Forse alla maggioranza di questi “pedagogisti” sfugge che nelle ore pomeridiane ci sono canali televisivi che trasmettono film in cui gli amplessi si sprecano; e queste pellicole sono accessibili anche ai ragazzini di elementari e medie.
E che qualsiasi film ormai deve necessariamente avere fra i protagonisti gay, lesbiche, famiglie con due genitori dello stesso sesso, situazioni di soggetti con sesso ambiguo, violenza sessuale, e chi più ne ha più ne metta.
Mi viene da chiedere: di cosa stiamo parlando, benedetta gente?
La verità — perdonatemi la schiettezza da pensionato — è che le famiglie vogliono delegare tutto alla scuola, anche ciò che spetterebbe prima di tutto a loro.
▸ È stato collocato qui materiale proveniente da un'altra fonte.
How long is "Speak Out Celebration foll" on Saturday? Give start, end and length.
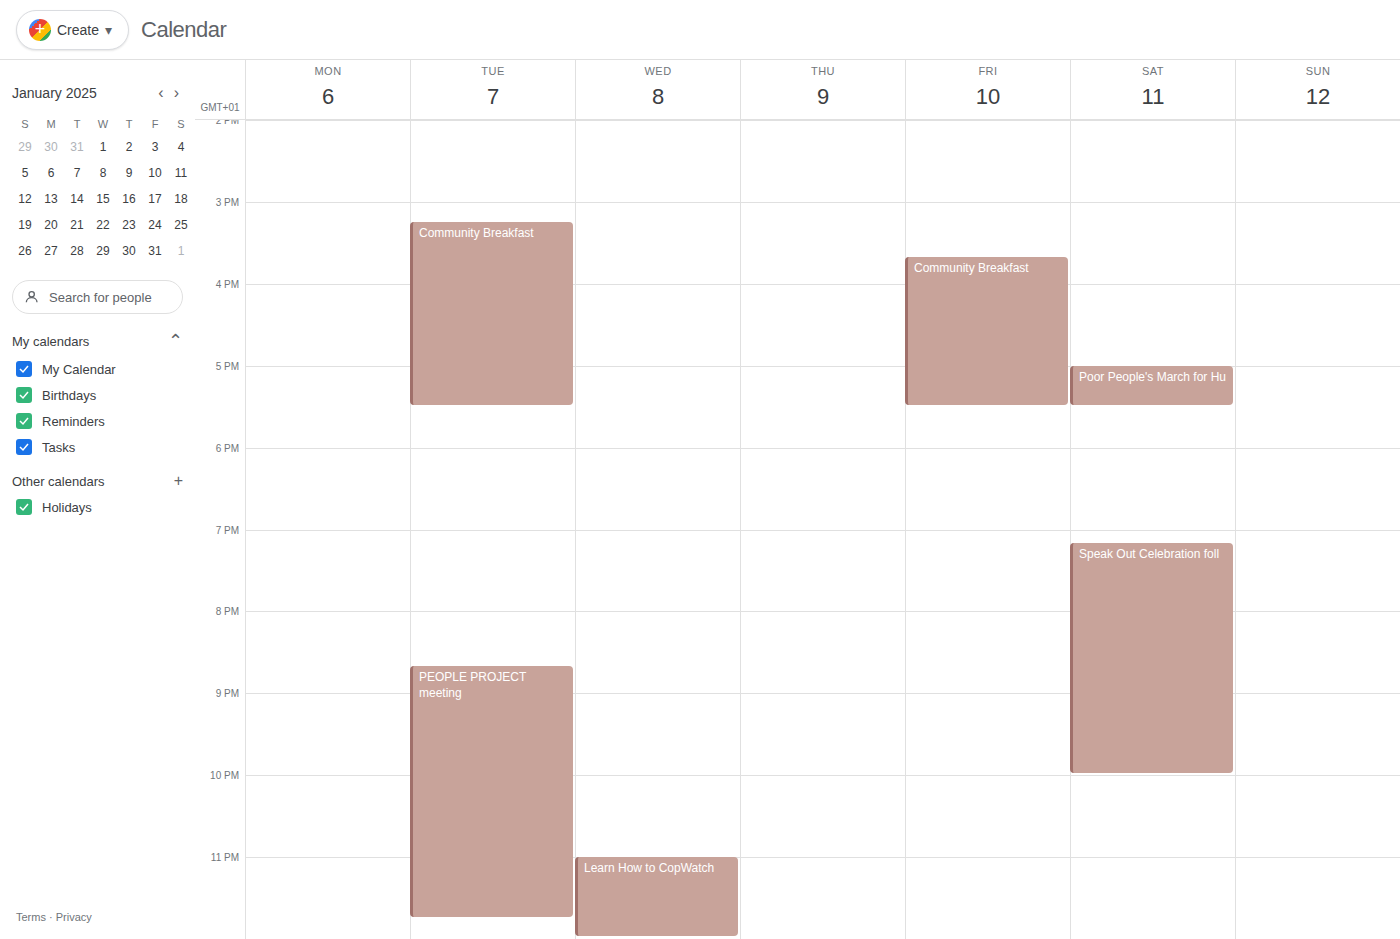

Perché chi meglio di una madre od un padre può spiegare ad un figlio o ad una figlia i rischi del sesso irresponsabile, od il valore del rispetto reciproco?
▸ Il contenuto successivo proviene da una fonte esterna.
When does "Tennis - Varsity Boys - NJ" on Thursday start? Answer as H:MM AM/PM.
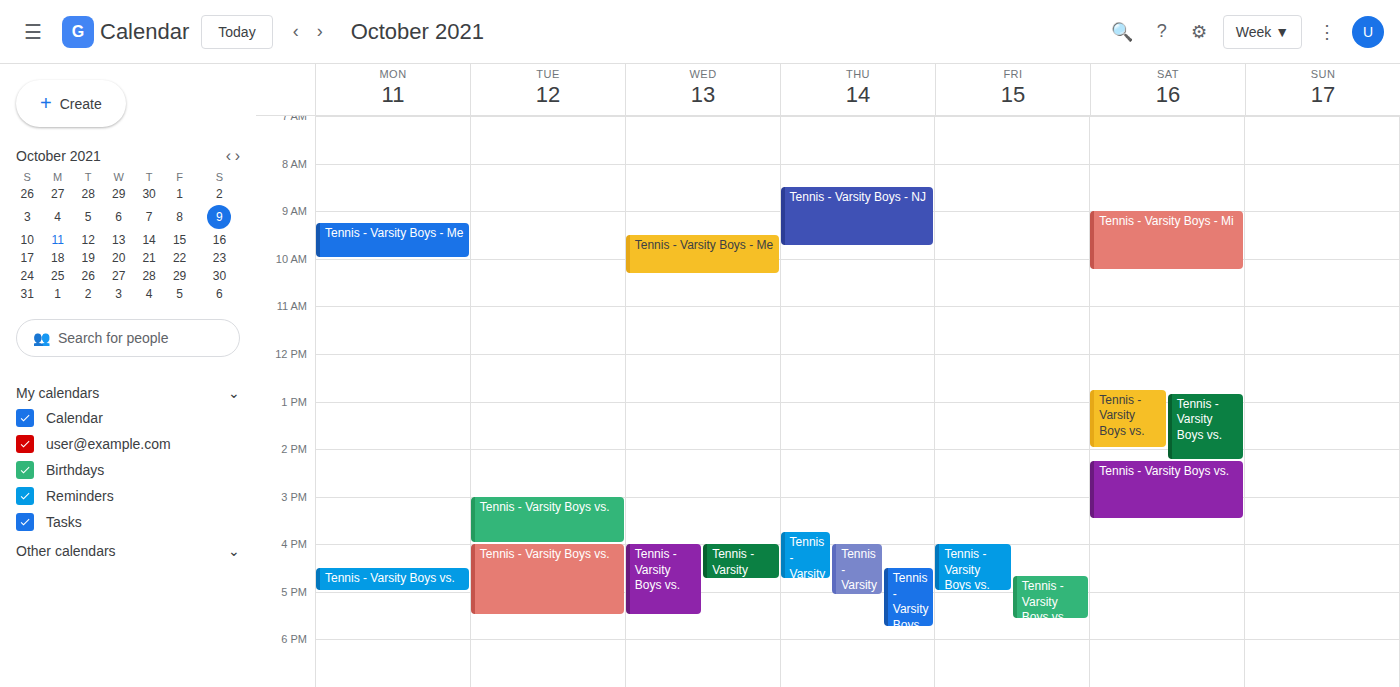
8:30 AM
Quale può essere l’ambiente più sereno per impartire ai giovani virgulti i rudimenti di una sana educazione al sesso, se non la famiglia?
Quale professore o professoressa può essere più incisiva e convincente di una madre nel mettere in guardia una ragazzina sui rischi del sesso non protetto?
Io dico nessuna, perché ogni madre, ed ogni padre conosce il suo ragazzo o la sua ragazza, sa come prenderlo, sa quali parole usare. E non certo termini come “farfallina” o simili sciocchezze, quando in televisione si parla a qualsiasi ora di cazzi e fighe, di mestruazioni, di candida, di pruriti intimi, di emorroidi e ragadi ecc.
Insomma, smettiamola di dividerci fra progressisti e tradizionalisti, fra sostenitori delle teorie gender e quelli della famiglia biblica.
Forse, se qualcuno organizzasse dei corsi di educazione sessuale per genitori, faremmo tutti un passo avanti.
Perché, in fondo, il sesso — come la vita — si impara meglio se qualcuno te ne parla con affetto, sincerità ed un pizzico di buon senso.
E che ti spiega con autorevolezza e amore che le donne vanno sempre rispettate, e mai picchiate, violentate o uccise,
Alla fine tocca costatare che noi, che siamo cresciuti senza manuali, di buon senso ne abbiamo imparato parecchio.